• [YOUR GOAL]:
Your answer should consist of the lines in the data below that contain "Right".
---------- DATA FOR ANALYSIS ----------
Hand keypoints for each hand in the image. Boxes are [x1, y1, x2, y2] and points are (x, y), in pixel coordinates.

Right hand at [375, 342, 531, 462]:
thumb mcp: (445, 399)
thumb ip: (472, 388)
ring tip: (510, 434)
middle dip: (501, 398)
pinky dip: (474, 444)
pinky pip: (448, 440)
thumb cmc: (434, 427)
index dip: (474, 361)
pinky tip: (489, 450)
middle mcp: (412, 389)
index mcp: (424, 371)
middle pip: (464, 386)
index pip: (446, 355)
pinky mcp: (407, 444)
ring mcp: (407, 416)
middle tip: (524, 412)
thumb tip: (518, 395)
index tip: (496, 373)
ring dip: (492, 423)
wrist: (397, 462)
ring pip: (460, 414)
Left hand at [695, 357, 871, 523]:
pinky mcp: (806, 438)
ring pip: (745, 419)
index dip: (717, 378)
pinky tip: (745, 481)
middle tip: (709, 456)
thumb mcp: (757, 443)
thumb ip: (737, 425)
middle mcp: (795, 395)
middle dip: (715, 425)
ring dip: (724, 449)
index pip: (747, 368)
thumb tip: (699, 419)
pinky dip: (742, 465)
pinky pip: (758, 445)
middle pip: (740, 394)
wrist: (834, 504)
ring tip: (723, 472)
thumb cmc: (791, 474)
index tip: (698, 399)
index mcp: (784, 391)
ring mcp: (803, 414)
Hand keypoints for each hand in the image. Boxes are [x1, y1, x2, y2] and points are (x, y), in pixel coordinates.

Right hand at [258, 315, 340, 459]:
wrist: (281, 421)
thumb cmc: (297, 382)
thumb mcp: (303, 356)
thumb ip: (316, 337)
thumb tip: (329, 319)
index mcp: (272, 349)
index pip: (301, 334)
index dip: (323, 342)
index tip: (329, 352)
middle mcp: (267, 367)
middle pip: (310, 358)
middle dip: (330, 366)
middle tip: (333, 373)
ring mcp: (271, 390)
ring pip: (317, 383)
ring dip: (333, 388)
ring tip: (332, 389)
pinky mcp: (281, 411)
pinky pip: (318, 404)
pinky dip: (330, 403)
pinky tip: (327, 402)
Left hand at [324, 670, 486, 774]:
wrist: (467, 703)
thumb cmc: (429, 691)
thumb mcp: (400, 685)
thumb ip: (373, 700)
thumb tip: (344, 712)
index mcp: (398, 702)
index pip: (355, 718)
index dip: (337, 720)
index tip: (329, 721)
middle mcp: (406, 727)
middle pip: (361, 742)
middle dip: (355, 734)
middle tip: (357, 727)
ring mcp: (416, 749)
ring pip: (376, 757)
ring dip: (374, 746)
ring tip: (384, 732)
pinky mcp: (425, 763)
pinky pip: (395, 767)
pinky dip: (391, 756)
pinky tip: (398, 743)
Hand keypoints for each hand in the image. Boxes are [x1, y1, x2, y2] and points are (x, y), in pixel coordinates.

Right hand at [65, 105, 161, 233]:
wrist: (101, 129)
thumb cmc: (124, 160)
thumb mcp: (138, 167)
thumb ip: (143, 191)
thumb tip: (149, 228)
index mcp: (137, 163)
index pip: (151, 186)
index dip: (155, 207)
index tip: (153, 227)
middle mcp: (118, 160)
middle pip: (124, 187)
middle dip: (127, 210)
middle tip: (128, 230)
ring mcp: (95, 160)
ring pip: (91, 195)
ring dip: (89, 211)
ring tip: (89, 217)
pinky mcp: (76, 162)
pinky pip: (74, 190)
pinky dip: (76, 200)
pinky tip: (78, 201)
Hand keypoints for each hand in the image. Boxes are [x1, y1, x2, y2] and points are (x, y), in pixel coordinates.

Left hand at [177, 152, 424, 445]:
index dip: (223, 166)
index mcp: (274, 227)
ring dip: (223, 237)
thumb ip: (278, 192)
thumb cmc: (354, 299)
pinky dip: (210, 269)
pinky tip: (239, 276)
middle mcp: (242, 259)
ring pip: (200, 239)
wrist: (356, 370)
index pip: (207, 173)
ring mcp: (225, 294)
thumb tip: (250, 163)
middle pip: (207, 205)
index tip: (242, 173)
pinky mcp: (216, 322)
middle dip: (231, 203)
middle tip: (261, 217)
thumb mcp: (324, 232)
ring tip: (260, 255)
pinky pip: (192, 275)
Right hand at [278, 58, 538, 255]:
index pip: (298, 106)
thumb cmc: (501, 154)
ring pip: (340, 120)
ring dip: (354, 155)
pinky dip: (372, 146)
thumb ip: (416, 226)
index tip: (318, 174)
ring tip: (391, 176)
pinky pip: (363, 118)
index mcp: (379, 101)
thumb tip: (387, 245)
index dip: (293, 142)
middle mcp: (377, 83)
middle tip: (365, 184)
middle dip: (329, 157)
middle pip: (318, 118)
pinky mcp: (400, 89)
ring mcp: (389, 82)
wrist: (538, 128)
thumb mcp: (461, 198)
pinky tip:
----------
• [ANSWER TO THIS PROBLEM]:
Right hand at [375, 342, 531, 462]:
Right hand at [258, 315, 340, 459]:
Right hand at [65, 105, 161, 233]:
Right hand at [278, 58, 538, 255]:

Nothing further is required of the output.